-- Work item A --
Place the rows starting at the one containing "Q: Is the person with the frisbee wearing a hair" and ending at the one containing "A: Yes, the people" into a numbered list, leaving out any blank lines.

-- Selected extract --
● ● ● ● ●
Better Data Governance

Data Governance: Harder, Better, Faster, Stronger — Part III

Vincent Rejany
7 min readSep 9, 2019

Considering the challenges mentioned previously (cf part I and part II) and IT budgets growing slowly, we can ask ourselves how organizations can:

· Allocate their resources in the most efficient way to support their existing businesses,

· Investigate new data opportunities before being disrupted,

· Comply with regulations efficiently and economically

Classic data management approach cannot just scale. Considering the volume data, it is like crossing the universe, it is just too big, it will go to slow, it will be to error prone, it will cost too much, and it will be probably useless. Not all the answer can be brought by technology, it must be mixed of cultural changes supported by technology as an enabler. Collaboration and automation are the fundamental for unleashing data governance.

As it is not that difficult for machines to do better and quicker than human, automation is the only option for scaling and facing the variety, the volume and the velocity, boosting productivity, supporting data governance principles, detecting new opportunities. With automation business self-service enablement increases through driven and sustainable actions. Collaboration is also critical as data is no longer the concern of few people in the organization. It must become a shared responsibility for generating trust and acceptance. Automation does not mean that there is no longer anything to do, it means that data stewards, data scientists, data analysts can focus on more value-added activities and collaborate on making data democracy real and sustainable.

The physiological need of trust

We have seen earlier that the notion of trust is essential for creating the conditions for efficiency and generating value. And it is obvious that we usually trust:

· what we can understand, when knowledge is shared and not esoteric,

· what relies on a robust process and when we have elements for checking the credibility,

· when roles and rules are clearly communicated,

· when communication is done frequently, and vulnerabilities ae not hidden,

· when excellence is recognized, and feedback is considered

In a recent Harvard Business Research journal, Paul J. Zak, Harvard researcher, Founding Director of the Center for Neuroeconomics Studies and Professor of Economics, Psychology and Management at Claremont Graduate University, and author of “The Trust Factor: The Science of Creating High Performing Companies,” shared that there is a direct correlation between the amount of oxytocin a person’s brain produces and the level of trust they feel in any given situation. The higher the oxytocin, the higher the empathy. The higher the empathy, the deeper the connection. Yes, you could suppose that this link is far-fetched but for creating a culture of trust in data we need to work on increasing end user’s oxytocin. And Zak summarizes height strategies and some of them can be applied to data governance:

1. Share information broadly: If you’ve seen the film “The Big Short”, about the 2007 housing market crash and sub primes crisis. it opens with a fake Mark Twain quotation mark “It ain’t what you don’t know that gets you into trouble. It’s what you know for sure that just ain’t so.” Zak mentioned that “only 40% of employees report that they are well-informed about their company’s goals, strategies, and tactics [..] which leads to chronic stress (a fear-based response), wish and exhibits the release of oxytocin and undermines teamwork.” From a data governance perspective, it is about rising data awareness, training data users about the data ecosystem of the organization, the major internal sources of information, as well internal data policies and data privacy requirements. Data users must know and understand why they have or don’t have access to certain data.
● ● ● ● ●
-- Work item B --
Reproduce word for word the passage of the data governance article starting at "Vincent Rejany" and ending at "unleashing data governance.".

Saved data entries:
● ● ● ● ●
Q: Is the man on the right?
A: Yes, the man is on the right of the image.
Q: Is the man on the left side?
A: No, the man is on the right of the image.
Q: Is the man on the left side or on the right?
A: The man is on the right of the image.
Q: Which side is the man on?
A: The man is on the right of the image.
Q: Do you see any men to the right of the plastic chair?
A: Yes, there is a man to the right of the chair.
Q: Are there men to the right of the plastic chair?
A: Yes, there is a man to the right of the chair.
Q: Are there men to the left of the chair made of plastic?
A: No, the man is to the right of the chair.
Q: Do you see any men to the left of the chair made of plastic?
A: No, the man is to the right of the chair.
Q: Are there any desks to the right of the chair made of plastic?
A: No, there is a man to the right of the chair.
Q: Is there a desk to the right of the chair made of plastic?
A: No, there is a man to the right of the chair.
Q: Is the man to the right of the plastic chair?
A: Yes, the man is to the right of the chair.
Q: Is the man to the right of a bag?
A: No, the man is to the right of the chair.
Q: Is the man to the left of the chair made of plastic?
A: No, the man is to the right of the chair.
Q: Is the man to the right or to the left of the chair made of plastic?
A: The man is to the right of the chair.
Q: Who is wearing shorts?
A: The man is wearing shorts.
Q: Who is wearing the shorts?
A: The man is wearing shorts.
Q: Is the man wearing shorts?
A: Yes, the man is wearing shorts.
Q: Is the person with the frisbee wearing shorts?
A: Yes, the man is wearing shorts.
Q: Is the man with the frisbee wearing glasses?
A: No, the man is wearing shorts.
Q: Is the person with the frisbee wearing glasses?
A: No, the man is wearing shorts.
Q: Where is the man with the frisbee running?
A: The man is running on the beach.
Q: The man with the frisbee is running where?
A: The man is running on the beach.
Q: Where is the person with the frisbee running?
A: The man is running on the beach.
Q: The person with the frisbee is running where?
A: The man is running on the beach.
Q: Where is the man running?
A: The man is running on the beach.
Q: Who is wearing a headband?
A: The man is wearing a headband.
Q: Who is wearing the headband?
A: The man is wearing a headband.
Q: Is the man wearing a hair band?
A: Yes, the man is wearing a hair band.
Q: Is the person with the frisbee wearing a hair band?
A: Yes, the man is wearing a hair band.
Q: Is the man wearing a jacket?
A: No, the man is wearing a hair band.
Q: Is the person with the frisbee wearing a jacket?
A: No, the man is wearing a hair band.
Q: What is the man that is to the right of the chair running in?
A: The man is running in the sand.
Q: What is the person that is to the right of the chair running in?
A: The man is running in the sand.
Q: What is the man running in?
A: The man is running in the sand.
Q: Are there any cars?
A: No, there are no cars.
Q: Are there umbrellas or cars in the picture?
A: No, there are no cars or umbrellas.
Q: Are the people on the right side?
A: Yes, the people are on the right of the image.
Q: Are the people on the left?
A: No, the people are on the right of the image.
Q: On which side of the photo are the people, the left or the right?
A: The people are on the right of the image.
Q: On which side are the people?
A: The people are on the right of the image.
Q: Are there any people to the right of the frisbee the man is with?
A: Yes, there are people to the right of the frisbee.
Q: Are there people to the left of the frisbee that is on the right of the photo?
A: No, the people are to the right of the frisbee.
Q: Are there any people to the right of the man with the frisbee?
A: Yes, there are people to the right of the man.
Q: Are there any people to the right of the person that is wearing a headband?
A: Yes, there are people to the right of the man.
● ● ● ● ●
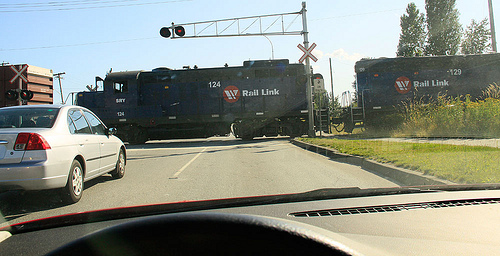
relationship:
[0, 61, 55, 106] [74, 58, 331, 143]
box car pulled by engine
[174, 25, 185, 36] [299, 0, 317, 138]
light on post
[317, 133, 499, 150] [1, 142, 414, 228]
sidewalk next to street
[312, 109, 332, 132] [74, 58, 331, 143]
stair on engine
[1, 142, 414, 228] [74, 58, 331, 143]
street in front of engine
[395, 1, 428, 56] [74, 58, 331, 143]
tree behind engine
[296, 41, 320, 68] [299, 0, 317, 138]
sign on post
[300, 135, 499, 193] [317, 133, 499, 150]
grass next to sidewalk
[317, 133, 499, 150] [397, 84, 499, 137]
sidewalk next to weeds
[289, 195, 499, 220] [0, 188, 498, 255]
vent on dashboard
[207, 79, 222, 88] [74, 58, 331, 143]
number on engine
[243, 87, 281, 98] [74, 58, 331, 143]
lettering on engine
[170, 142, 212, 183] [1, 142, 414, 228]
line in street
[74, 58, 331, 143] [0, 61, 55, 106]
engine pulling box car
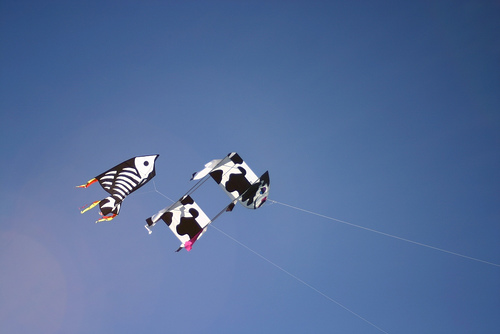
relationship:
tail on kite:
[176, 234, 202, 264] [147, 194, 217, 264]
● ● ● ● ●
-- Exercise response A --
1. Q: Is the person with the frisbee wearing a hair band?
2. A: Yes, the man is wearing a hair band.
3. Q: Is the man wearing a jacket?
4. A: No, the man is wearing a hair band.
5. Q: Is the person with the frisbee wearing a jacket?
6. A: No, the man is wearing a hair band.
7. Q: What is the man that is to the right of the chair running in?
8. A: The man is running in the sand.
9. Q: What is the person that is to the right of the chair running in?
10. A: The man is running in the sand.
11. Q: What is the man running in?
12. A: The man is running in the sand.
13. Q: Are there any cars?
14. A: No, there are no cars.
15. Q: Are there umbrellas or cars in the picture?
16. A: No, there are no cars or umbrellas.
17. Q: Are the people on the right side?
18. A: Yes, the people are on the right of the image.

-- Exercise response B --
Vincent Rejany
7 min readSep 9, 2019

Considering the challenges mentioned previously (cf part I and part II) and IT budgets growing slowly, we can ask ourselves how organizations can:

· Allocate their resources in the most efficient way to support their existing businesses,

· Investigate new data opportunities before being disrupted,

· Comply with regulations efficiently and economically

Classic data management approach cannot just scale. Considering the volume data, it is like crossing the universe, it is just too big, it will go to slow, it will be to error prone, it will cost too much, and it will be probably useless. Not all the answer can be brought by technology, it must be mixed of cultural changes supported by technology as an enabler. Collaboration and automation are the fundamental for unleashing data governance.